Carefully educated at great expense under the tutelage of Maria Josepha of Austria, she spoke six languages. From an early age, she participated in court intrigues in Warsaw at the court of Augustus III of Poland, as well as at the royal courts in Dresden and Paris, before eagerly being sent by her father to the court of Maria Theresa in Vienna.

As a lady-in-waiting to Maria Teresa, she often tried to interest the empress in Polish affairs, and on 14 September 1750 she was awarded the Order of the Starry Cross. After the death of August III (1763), she left Saxony and divided her time between Dukla and Warsaw. In June 1764, while in Dukla the Mniszechs funded the construction of the Bernardine church. In 1769, during the Bar Confederation, Maria Amalia funded the construction of a stone chapel in the village of Trzciana at the site of the Hermitage of St. John of Dukla.

On 13 February 1771, Maria Amalia Mniszech was accused of organizing, together with the Potocki family, the assassination of Gertruda Komorowska, the first wife of the then 18-year-old Stanisław Szczęsny Potocki. Potocki had eloped with Komorowska, despite being betrothed to Maria Amalia's only daughter, Józefina Amalia Mniszech.

Maria Amalia died of tuberculosis at the age of 35 according to the family's official account. Suspicions abounded, however, that she had poisoned herself for fear of being sued by the Czartoryski family for the murder of Gertruda Komorowska. Two years after her death, her daughter Józefina Amalia Mniszech married Stanisław Szczęsny Potocki, finally fulfilling her wishes. She is buried in the Rococo St. Mary Magdalene Church in Dukla.
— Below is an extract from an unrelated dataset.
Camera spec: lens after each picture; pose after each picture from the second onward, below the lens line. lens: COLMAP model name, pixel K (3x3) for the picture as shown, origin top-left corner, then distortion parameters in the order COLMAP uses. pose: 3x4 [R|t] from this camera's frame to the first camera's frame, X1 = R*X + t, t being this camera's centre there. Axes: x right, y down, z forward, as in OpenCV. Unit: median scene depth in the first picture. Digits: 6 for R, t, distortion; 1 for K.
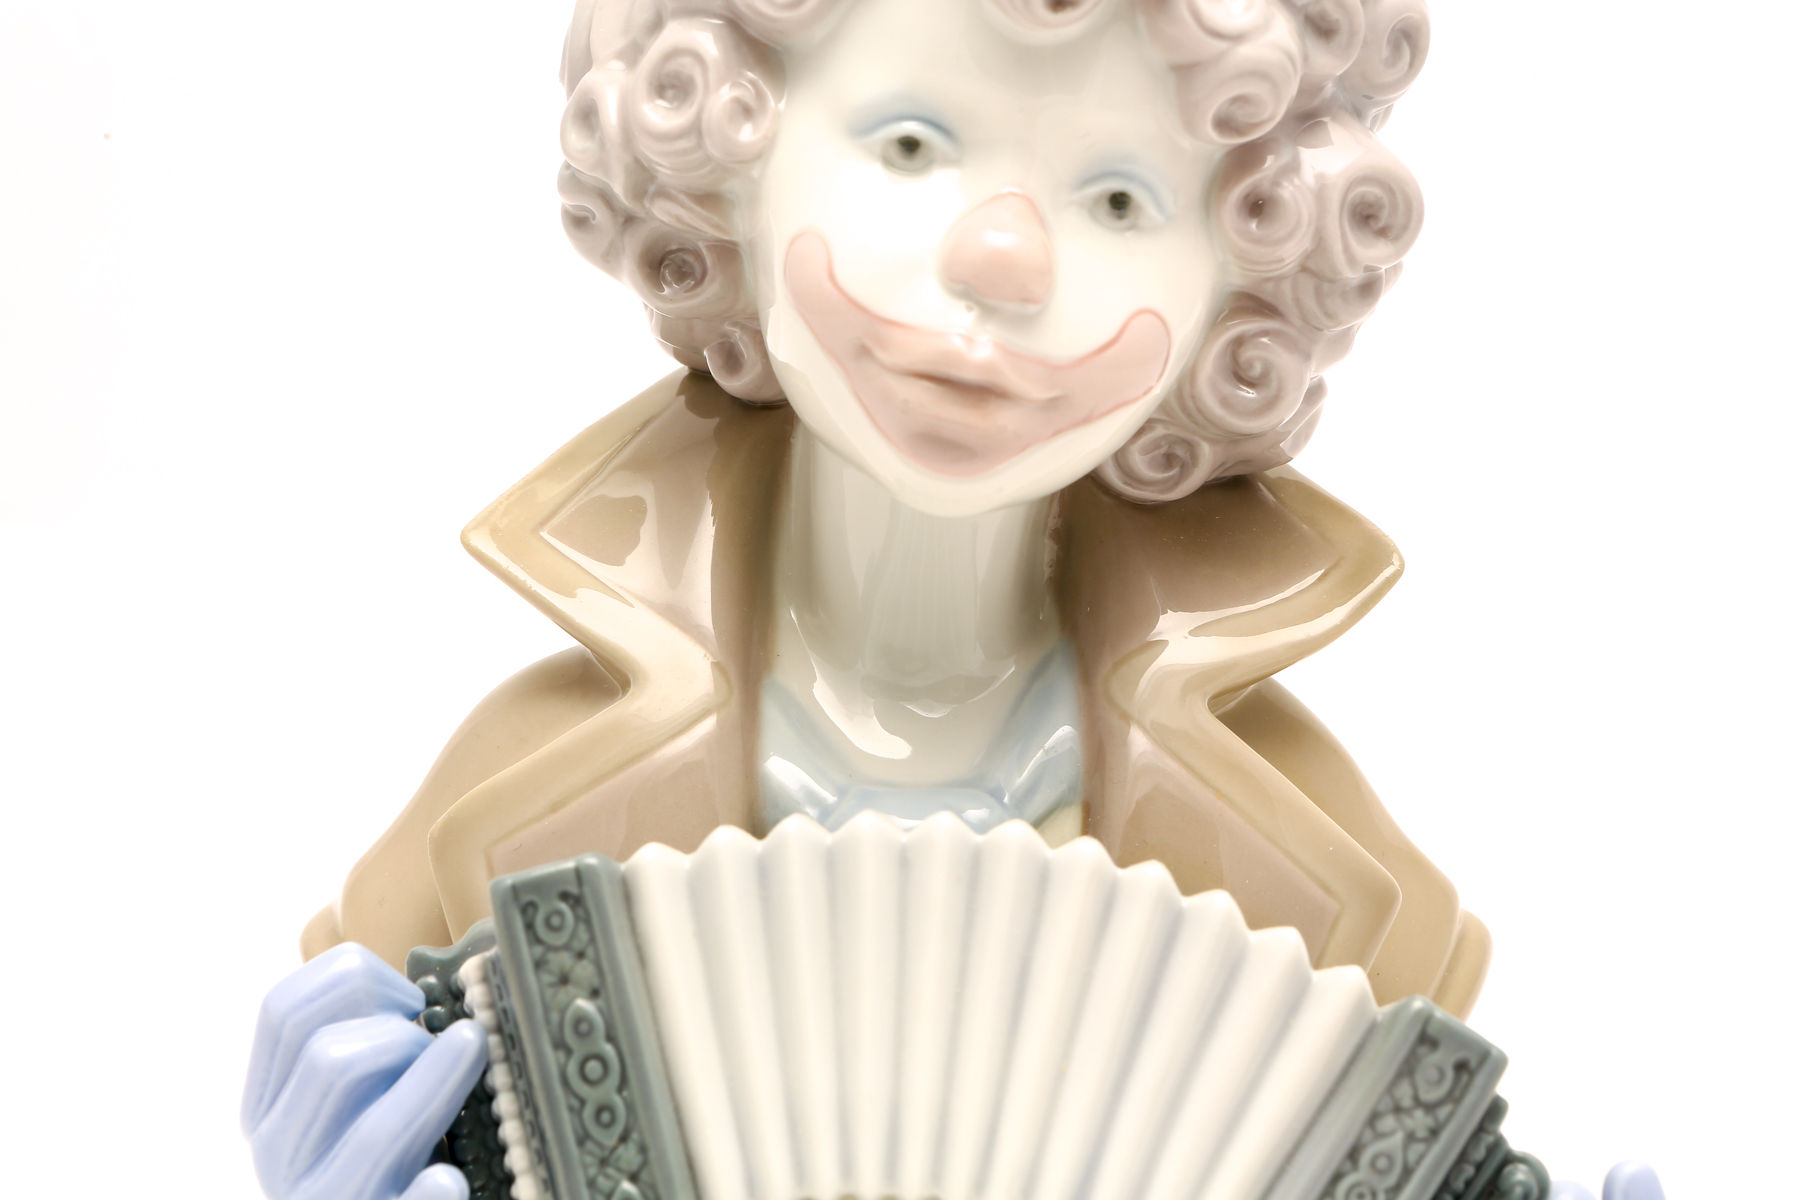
lens RADIAL K [[2827.7, 0, 910.2], [0, 2827.7, 604.2], [0, 0, 1]] dist [0.302882, 0.000000]
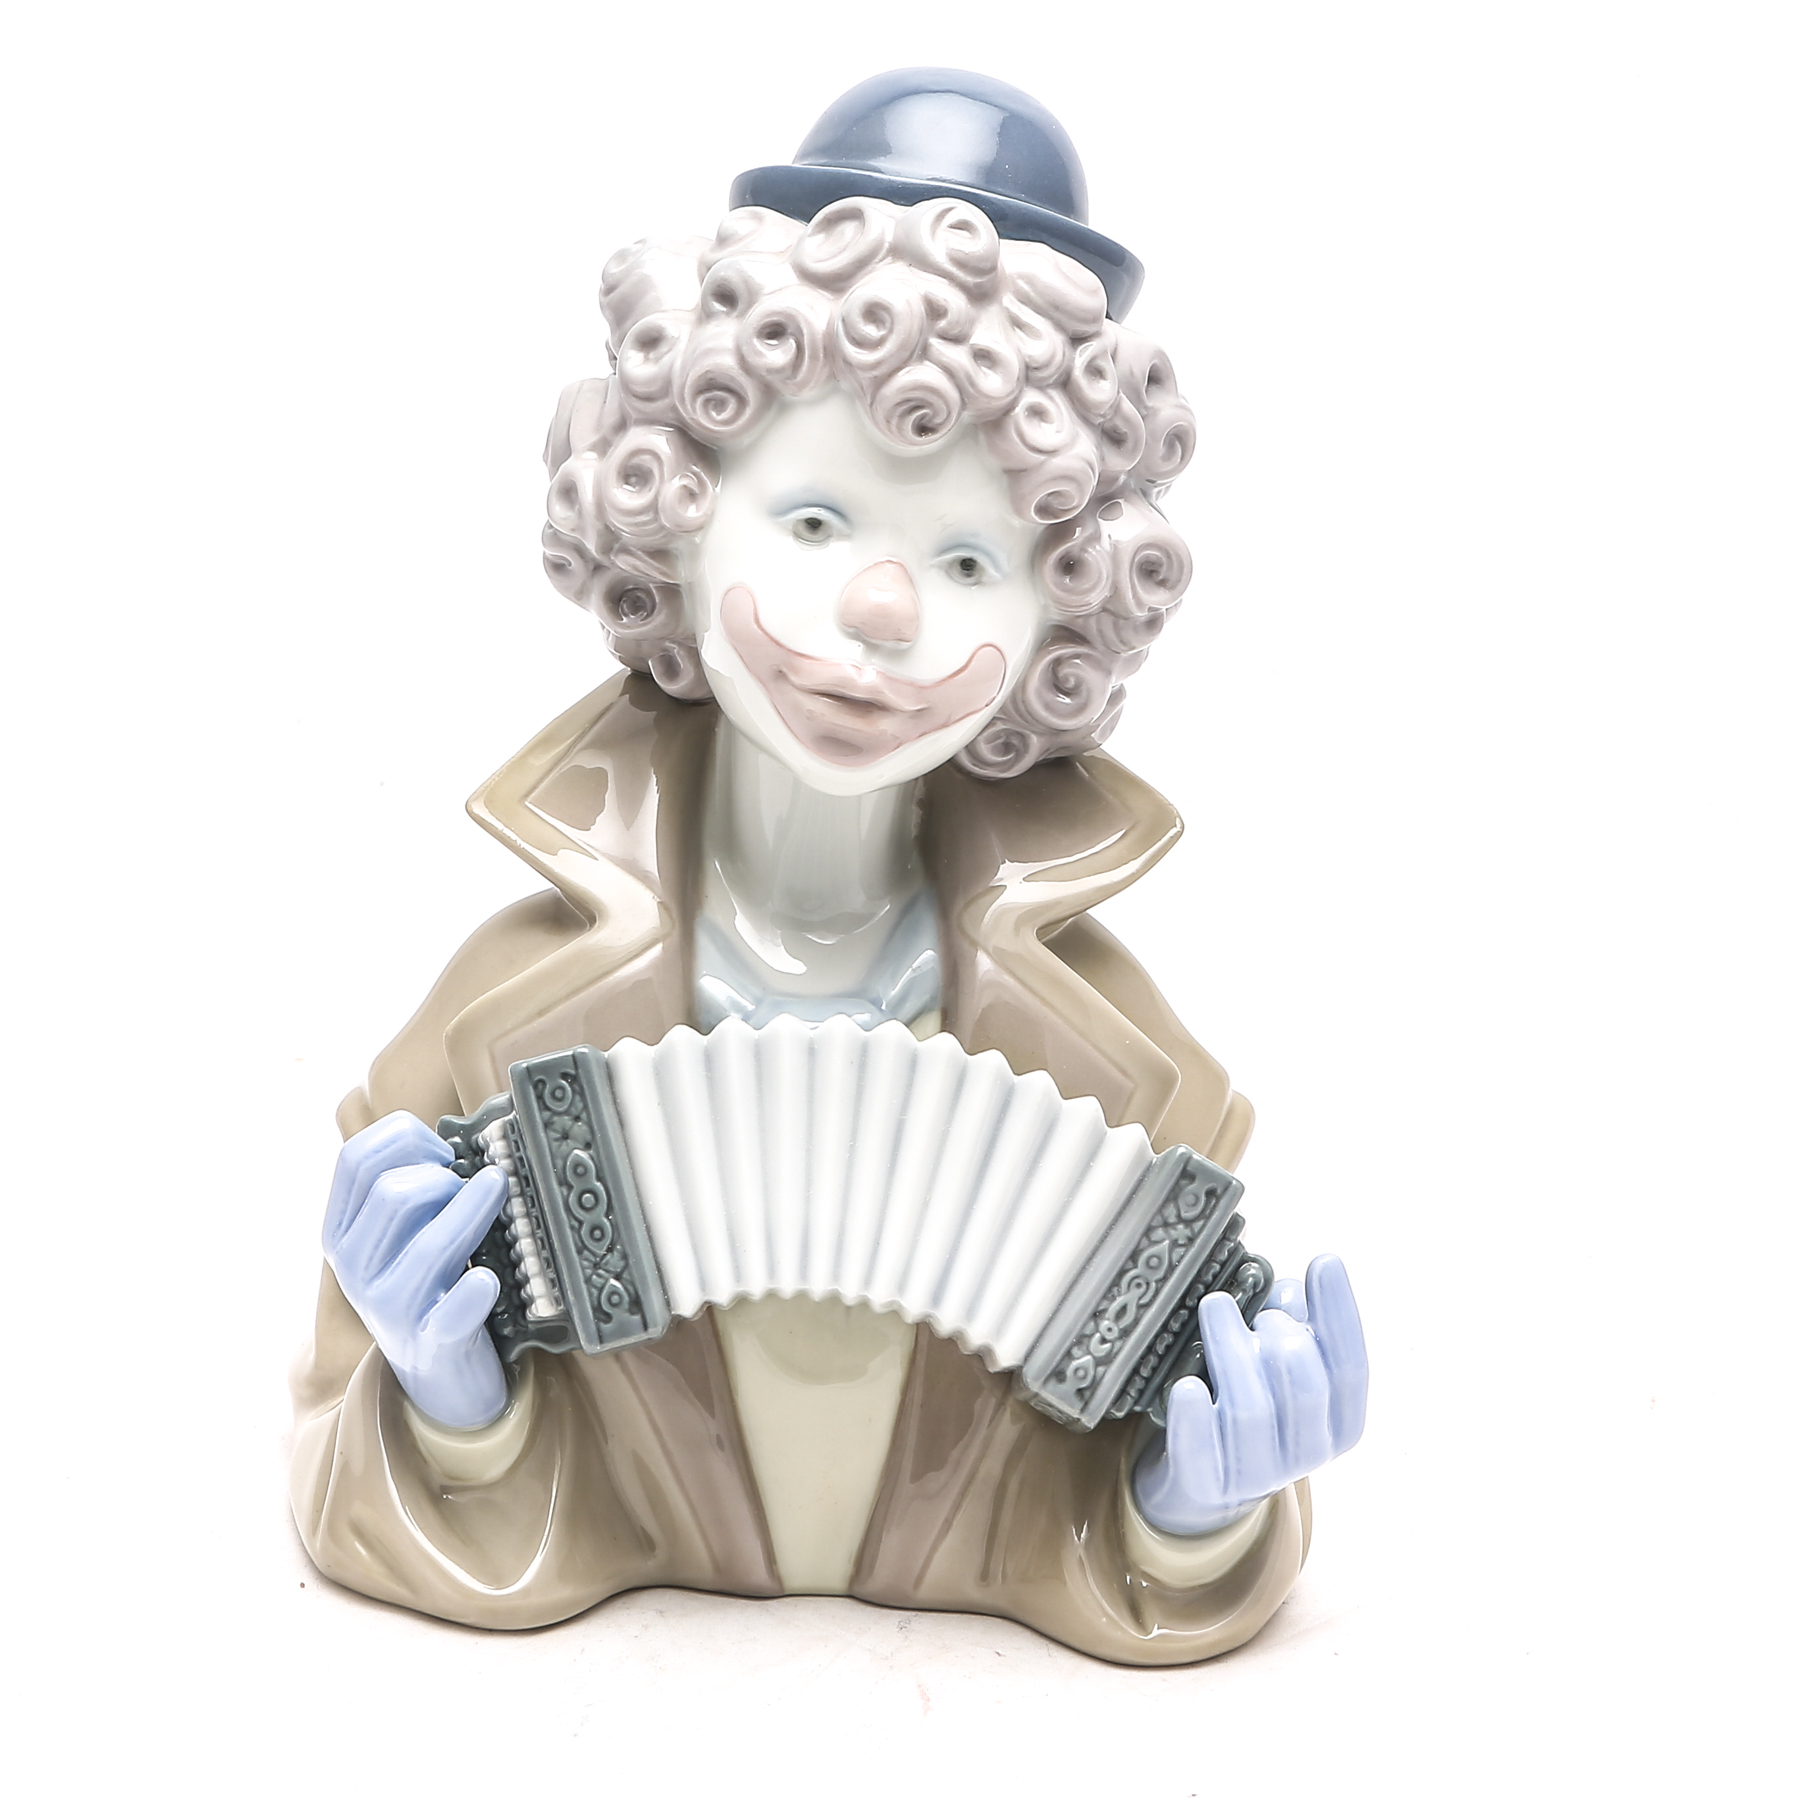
lens RADIAL K [[3009.9, 0, 908.5], [0, 3009.9, 886.1], [0, 0, 1]] dist [0.015213, 0.000000]
pose [[0.998713, -0.001877, 0.050679, -0.027047], [0.000660, 0.999711, 0.024021, -0.022089], [-0.050709, -0.023957, 0.998426, -0.421326]]
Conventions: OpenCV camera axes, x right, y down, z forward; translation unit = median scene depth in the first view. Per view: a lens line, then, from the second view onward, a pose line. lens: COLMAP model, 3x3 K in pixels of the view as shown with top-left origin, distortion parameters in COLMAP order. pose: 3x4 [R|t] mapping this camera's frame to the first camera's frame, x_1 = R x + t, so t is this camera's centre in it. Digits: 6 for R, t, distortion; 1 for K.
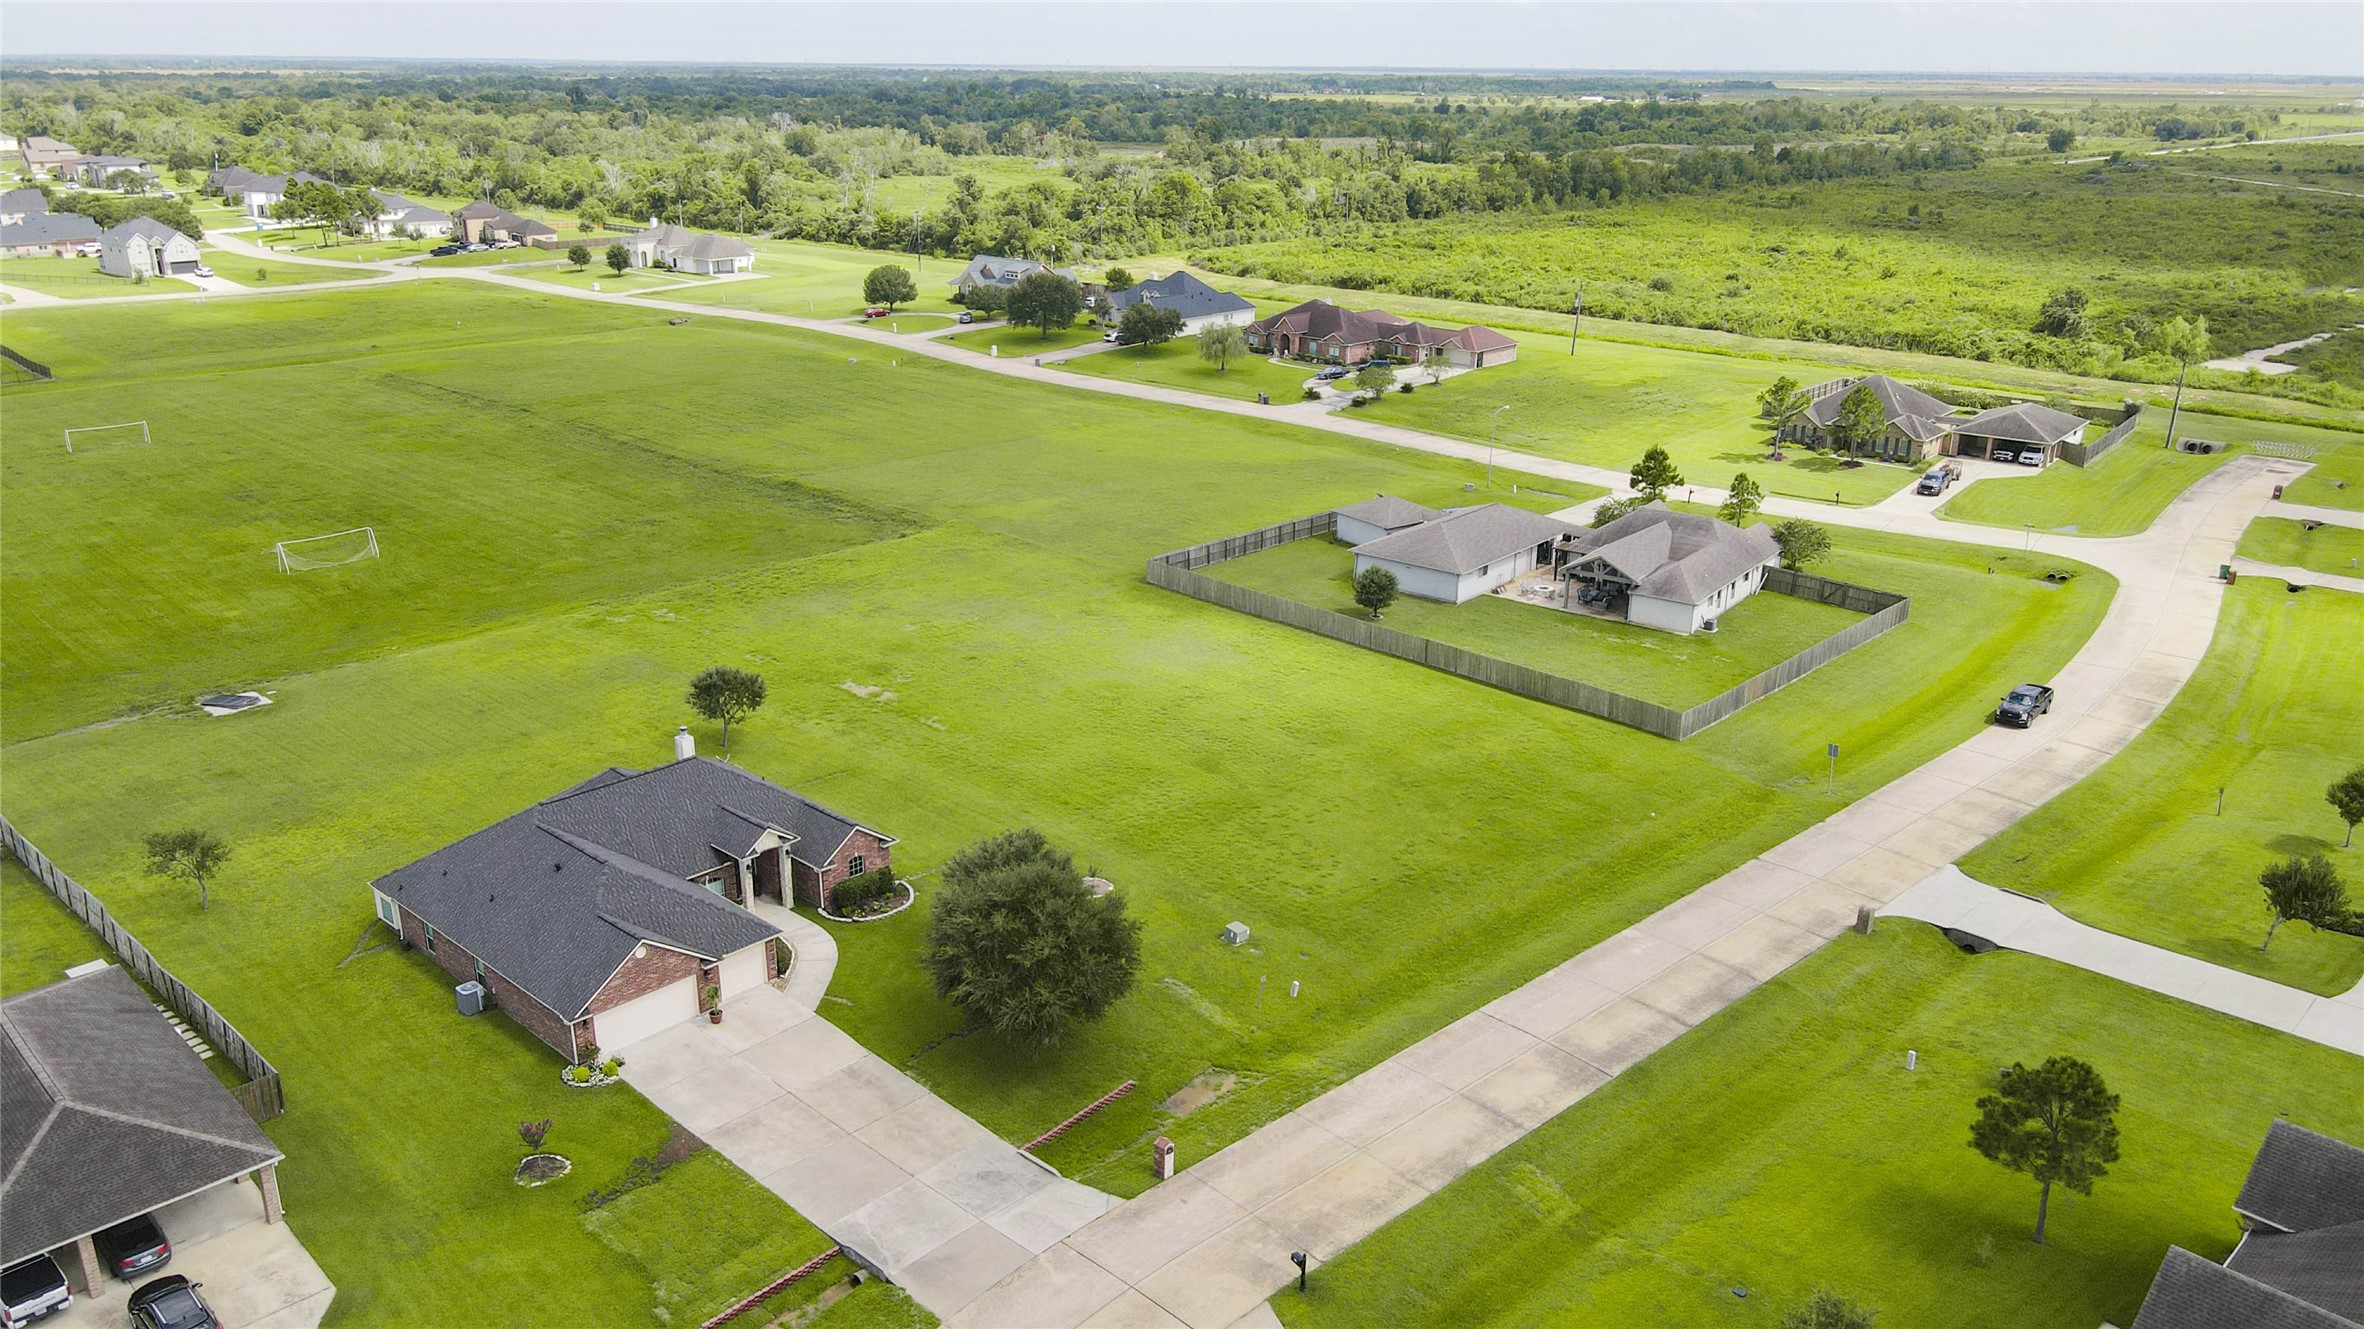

In 1773, Jerzy Mniszech erected a Rococo tomb by Jan Obrocki of Lwów in the chapel of the Dukla parish church of St. Mary Magdalene. The chapel is designed as a Rococo boudoir, her sarcophagus is carved from black and white marble and depicts the deceased in court dress, her head resting on one hand and a book in the other, as if she were dozing. Her epitaph was written by Rafał Modlibowski. In Warsaw, in the church of St. Antoni Padewski on Senatorska Street also has the epitaph for the two wives of court marshal Jerzy Mniszech, including "Maria Amalia née von Brühl".[2] There's also a plaque commemorating Maria Amalia Mniszech in the Franciscan church in Sanok, as well as the Franciscan church in Biecz, St. John the Baptist Church in Kobylanka, and the St. Catherine of Alexandria Church in Jaśliska.

==Personal life==
On 29 April 1734 she married Count Jerzy August Mniszech (1715-1778), the owner of the Dukla estate. They had one daughter:
- Countess Józefina Amalia Mniszech (29 August 1752 - October 1798), amateur painter, and a collector of art.